Et ceux-là n’ont pas les mêmes mots que les autres. «Disputer une finale de Ligue des champions dans un stade pareil est quelque chose dont on rêve quand on est enfant, explique l’attaquant néerlandais Donyell Malen. C’est quelque chose auquel on pense toute sa vie. Tout le monde nous décrit comme des outsiders, c’est ok mais ça n’est pas important. C’est une finale, il n’y a plus qu’un match à gagner…» «Nous allons peut-être souffrir dans ce match, devoir défendre en équipe, se projette le milieu Emre Can. Mais nous le savons et nous pouvons le faire. Nous devons essayer de jouer le plus normalement possible. Le Real Madrid est une équipe qui sait gagner, et comment. Nous n’avons que quelques joueurs dans l’équipe qui ont joué une finale de Ligue des champions [trois, ndlr]. La plus grande différence est peut-être l’expérience.»
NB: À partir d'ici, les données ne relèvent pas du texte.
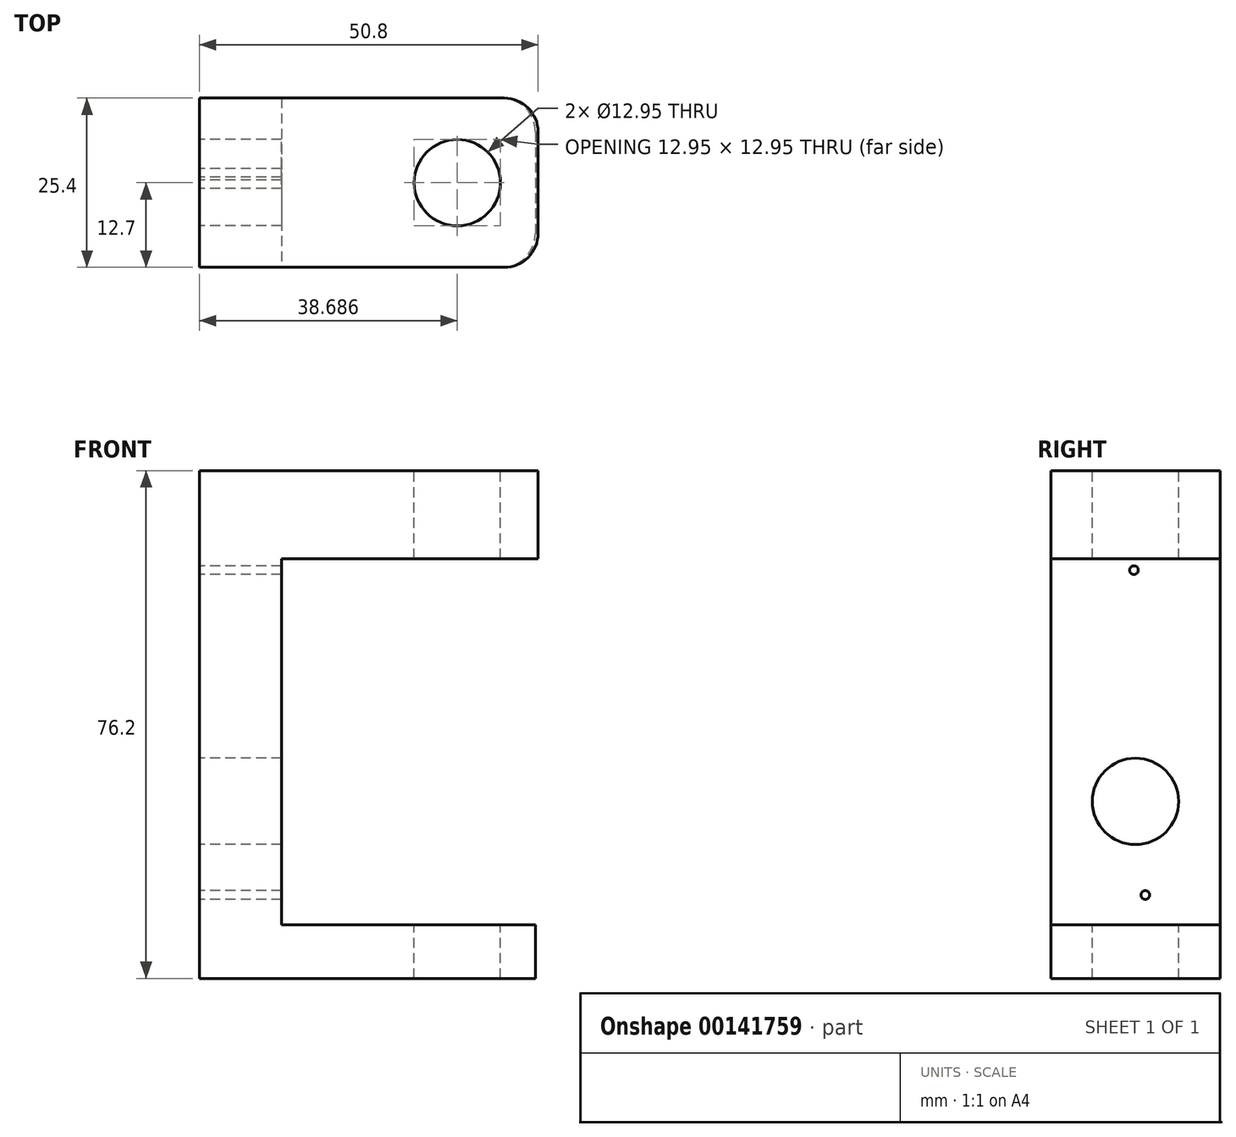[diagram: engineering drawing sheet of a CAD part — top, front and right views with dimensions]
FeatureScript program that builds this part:
annotation { "Feature Type Name" : "Feature", "Feature Type Description" : "" }
export const myFeature = defineFeature(function(context is Context, id is Id, definition is map)
    precondition{}
    {
        {
            var Q0;
            Q0=qCreatedBy(makeId("Top.planeOp"),FACE);
            var sketch = newSketch(context, id + "F0", { "sketchPlane" : qUnion([Q0])});
            skLineSegment(sketch, "E0.bottom", {"start": v(0, 0) * mm, "end": v(-50.8, 0) * mm});
            skLineSegment(sketch, "E0.top", {"start": v(0, 25.4) * mm, "end": v(-50.8, 25.4) * mm});
            skLineSegment(sketch, "E0.left", {"start": v(0, 0) * mm, "end": v(0, 25.4) * mm});
            skLineSegment(sketch, "E0.right", {"start": v(-50.8, 0) * mm, "end": v(-50.8, 25.4) * mm});
            skSolve(sketch);
        }
        {
            var Q0;
            Q0=makeQuery(id+"F0.imprint","IMPRINT",FACE,{"disambiguationData":[TD([[makeQuery(id+"F0.imprint","IMPRINT",EDGE,{"derivedFrom":sQuery(id+"F0.wireOp",EDGE,"E0.bottom")}),-1.0]])]});
            extrude(context, id + "F1", {"entities" : qUnion([Q0]), "depth" : 76.2 * mm});
        }
        {
            var Q0;
            Q0=makeQuery(id+"F1.opExtrude","SWEPT_FACE",FACE,{"disambiguationData":[OSD([sQuery(id+"F0.wireOp",EDGE,"E0.bottom")])]});
            var sketch = newSketch(context, id + "F2", { "sketchPlane" : qUnion([Q0])});
            skLineSegment(sketch, "E1.bottom", {"start": v(-38.5, 0) * mm, "end": v(0, 0) * mm});
            skLineSegment(sketch, "E1.top", {"start": v(-38.5, 63) * mm, "end": v(0, 63) * mm});
            skLineSegment(sketch, "E1.left", {"start": v(-38.5, 0) * mm, "end": v(-38.5, 63) * mm});
            skLineSegment(sketch, "E1.right", {"start": v(0, 0) * mm, "end": v(0, 63) * mm});
            skSolve(sketch);
        }
        {
            var Q0;
            Q0=makeQuery(id+"F2.imprint","IMPRINT",FACE,{"disambiguationData":[TD([[makeQuery(id+"F2.imprint","IMPRINT",EDGE,{"derivedFrom":sQuery(id+"F2.wireOp",EDGE,"E1.bottom")}),-1.0]])]});
            extrude(context, id + "F3", {"entities" : qUnion([Q0]), "operationType" : NewBodyOperationType.REMOVE, "oppositeDirection" : true, "depth" : 50.8 * mm});
        }
        {
            var Q0;
            Q0=makeQuery(id+"F1.opExtrude","CAP_FACE",FACE,{"disambiguationData":[OSD([sQuery(id+"F0.wireOp",EDGE,"E0.bottom"),sQuery(id+"F0.wireOp",EDGE,"E0.top"),sQuery(id+"F0.wireOp",EDGE,"E0.left"),sQuery(id+"F0.wireOp",EDGE,"E0.right")])],"isStart":false});
            var sketch = newSketch(context, id + "F4", { "sketchPlane" : qUnion([Q0])});
            skCircle(sketch, "E2", {"center": v(-12.11, 12.7) * mm, "radius": 6.48 * mm});
            skPoint(sketch, "E2.centerSnap0", {"position": v(-50.8, 12.7) * mm});
            skSolve(sketch);
        }
        {
            var Q0;
            Q0=makeQuery(id+"F1.opExtrude","SWEPT_FACE",FACE,{"disambiguationData":[OSD([sQuery(id+"F0.wireOp",EDGE,"E0.right")])]});
            var sketch = newSketch(context, id + "F5", { "sketchPlane" : qUnion([Q0])});
            skCircle(sketch, "E3", {"center": v(-12.7, 26.55) * mm, "radius": 6.48 * mm});
            skPoint(sketch, "E3.centerSnap0", {"position": v(-12.7, 76.2) * mm});
            skSolve(sketch);
        }
        {
            var Q0;
            Q0=makeQuery(id+"F5.imprint","IMPRINT",FACE,{"disambiguationData":[TD([[makeQuery(id+"F5.imprint","IMPRINT",EDGE,{"derivedFrom":sQuery(id+"F5.wireOp",EDGE,"E3")}),1.0]])]});
            extrude(context, id + "F6", {"entities" : qUnion([Q0]), "operationType" : NewBodyOperationType.REMOVE, "oppositeDirection" : true, "depth" : 25.4 * mm});
        }
        {
            var Q0;
            Q0=makeQuery(id+"F3.boolean.opBoolean","COPY",FACE,{"derivedFrom":makeQuery(id+"F3.opExtrude","SWEPT_FACE",FACE,{"disambiguationData":[OSD([sQuery(id+"F2.wireOp",EDGE,"E1.left")])]})});
            var sketch = newSketch(context, id + "F7", { "sketchPlane" : qUnion([Q0])});
            skLineSegment(sketch, "E4.bottom", {"start": v(25.4, 8.05) * mm, "end": v(0, 8.05) * mm});
            skLineSegment(sketch, "E4.top", {"start": v(25.4, 0) * mm, "end": v(0, 0) * mm});
            skLineSegment(sketch, "E4.left", {"start": v(25.4, 8.05) * mm, "end": v(25.4, 0) * mm});
            skLineSegment(sketch, "E4.right", {"start": v(0, 8.05) * mm, "end": v(0, 0) * mm});
            skSolve(sketch);
        }
        {
            var Q0;
            Q0=makeQuery(id+"F7.imprint","IMPRINT",FACE,{"disambiguationData":[TD([[makeQuery(id+"F7.imprint","IMPRINT",EDGE,{"derivedFrom":sQuery(id+"F7.wireOp",EDGE,"E4.bottom")}),1.0]])]});
            extrude(context, id + "F8", {"entities" : qUnion([Q0]), "operationType" : NewBodyOperationType.ADD, "depth" : 38.1 * mm});
        }
        {
            var Q0;
            Q0=makeQuery(id+"F4.imprint","IMPRINT",FACE,{"disambiguationData":[TD([[makeQuery(id+"F4.imprint","IMPRINT",EDGE,{"derivedFrom":sQuery(id+"F4.wireOp",EDGE,"E2")}),1.0]])]});
            extrude(context, id + "F9", {"entities" : qUnion([Q0]), "operationType" : NewBodyOperationType.REMOVE, "oppositeDirection" : true, "depth" : 101.6 * mm});
        }
        {
            var Q0;
            Q0=makeQuery(id+"F1.opExtrude","SWEPT_EDGE",EDGE,{"disambiguationData":[OSD([sQuery(id+"F0.wireOp",EDGE,"E0.bottom"),sQuery(id+"F0.wireOp",EDGE,"E0.left")])]});
            var Q1;
            Q1=makeQuery(id+"F8.opExtrude","CAP_EDGE",EDGE,{"disambiguationData":[OSD([sQuery(id+"F7.wireOp",EDGE,"E4.right")])],"isStart":false});
            var Q2;
            Q2=makeQuery(id+"F8.opExtrude","CAP_EDGE",EDGE,{"disambiguationData":[OSD([sQuery(id+"F7.wireOp",EDGE,"E4.left")])],"isStart":false});
            var Q3;
            Q3=makeQuery(id+"F1.opExtrude","SWEPT_EDGE",EDGE,{"disambiguationData":[OSD([sQuery(id+"F0.wireOp",EDGE,"E0.top"),sQuery(id+"F0.wireOp",EDGE,"E0.left")])]});
            fillet(context, id + "F10", {"entities" : qUnion([Q0, Q1, Q2, Q3]), "radius" : 5.08 * mm, "tangentPropagation" : true, "allowEdgeOverflow" : false});
        }
        {
            var Q0;
            Q0=makeQuery(id+"F1.opExtrude","SWEPT_FACE",FACE,{"disambiguationData":[OSD([sQuery(id+"F0.wireOp",EDGE,"E0.right")])]});
            var sketch = newSketch(context, id + "F11", { "sketchPlane" : qUnion([Q0])});
            skCircle(sketch, "E5", {"center": v(-12.46, 61.27) * mm, "radius": 0.65 * mm});
            skCircle(sketch, "E6", {"center": v(-14.18, 12.52) * mm, "radius": 0.65 * mm});
            skSolve(sketch);
        }
        {
            var Q0;
            Q0 = qSketchRegion(id + "F11", true);
            extrude(context, id + "F12", {"entities" : qUnion([Q0]), "operationType" : NewBodyOperationType.REMOVE, "oppositeDirection" : true, "depth" : 25.4 * mm});
        }
    });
Pression à nulle autre pareille
Celle du Real vaut mille ans d’âge. Et il ne faut pas se tromper. Même le surplus de rage, de volonté, a toutes les chances d’appartenir d’abord aux Madrilènes, qui n’en finissent plus cette saison de faire tourner les matchs au bout du bout sans que personne n’y comprenne rien. Sauf à penser qu’il en va du supplément d’âme, de courage ou d’énergie comme de tout le reste, des qualités techniques jusqu’aux prédispositions physiques en passant par l’intelligence de jeu : un truc qui se paye au prix fort sur le marché des transferts. Et qui appartient avant tout aux plus grands joueurs du monde, les Luka Modric, Jude Bellingham et autres Vinicius Júnior, tous millionnaires à 18 ans et n’ayant jamais eu la moindre chance d’emprunter les itinéraires bis d’un Füllkrug.
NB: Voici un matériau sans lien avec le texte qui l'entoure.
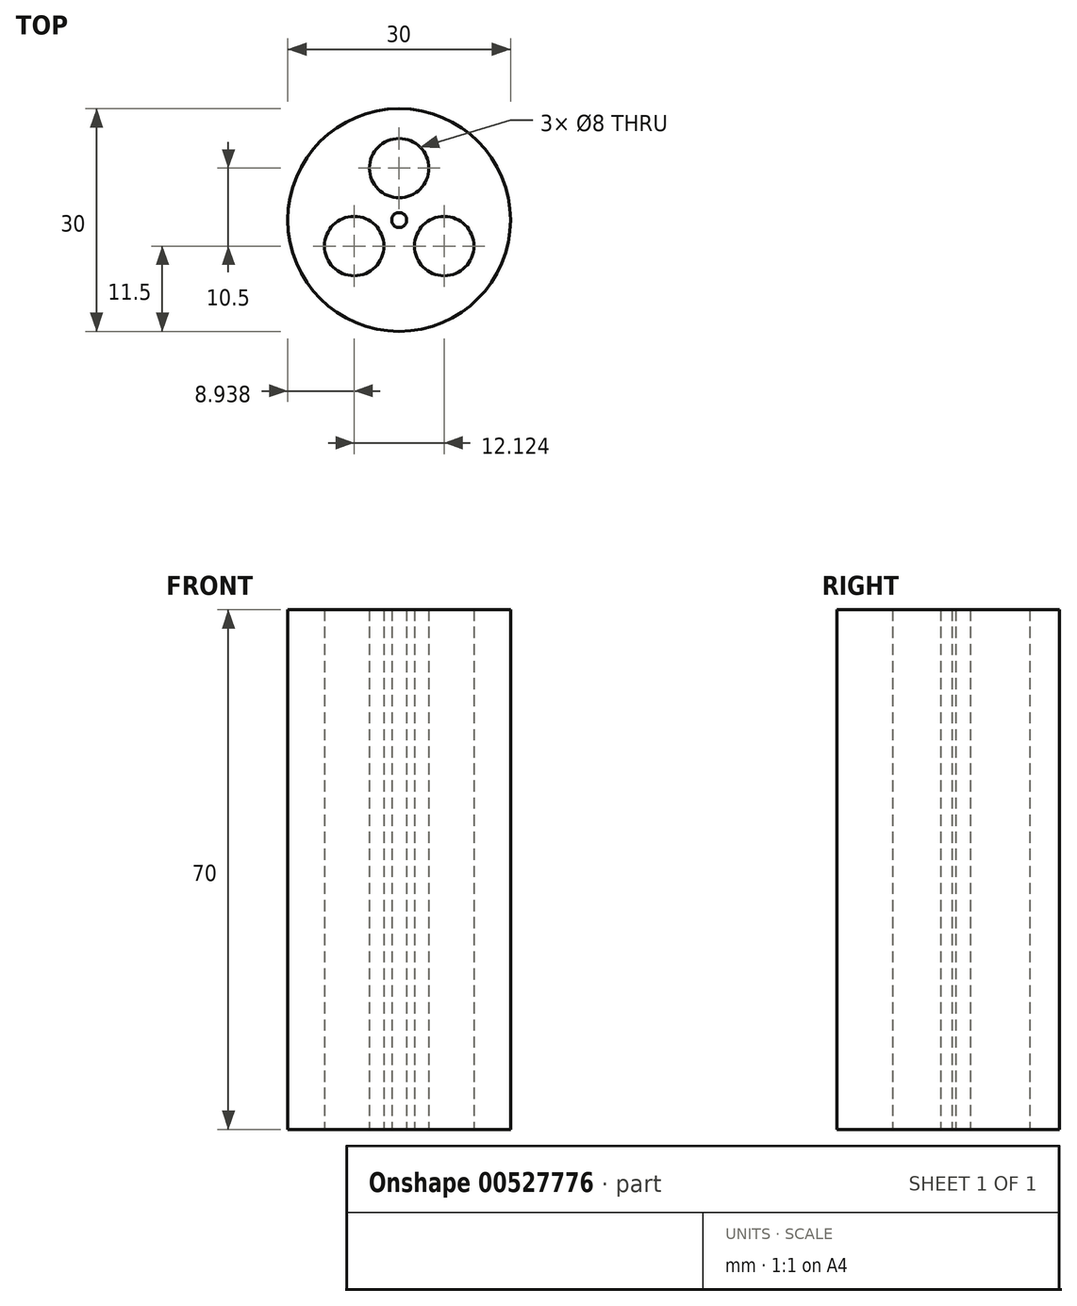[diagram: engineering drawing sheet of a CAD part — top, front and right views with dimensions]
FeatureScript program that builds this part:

La cause défendue par les joueurs madrilènes, ce n’est pas le petit peuple du jeu. C’est le club merengue et rien au-delà. Leur moteur, ils l’avaient déjà en arrivant dans la Maison blanche, attisé depuis par une pression à nulle autre pareille, qui a fini par pousser Zinédine Zidane lui-même à jeter l’éponge en 2018, vexé par des remises en causes incessantes alors qu’il entassait les victoires et les titres. Les lignes ont quelque peu bougé cette saison sur le front de la Ligue des champions ; deux clubs de la surpuissante Premier League anglaise au tapis dès le premier tour (sans précédent), un club danois (le FC Copenhague) en huitième de finale, le Paris-SG qui boucle un exercice avec cinq défaites. Le Borussia Dortmund-Real Madrid de samedi dira jusqu’où.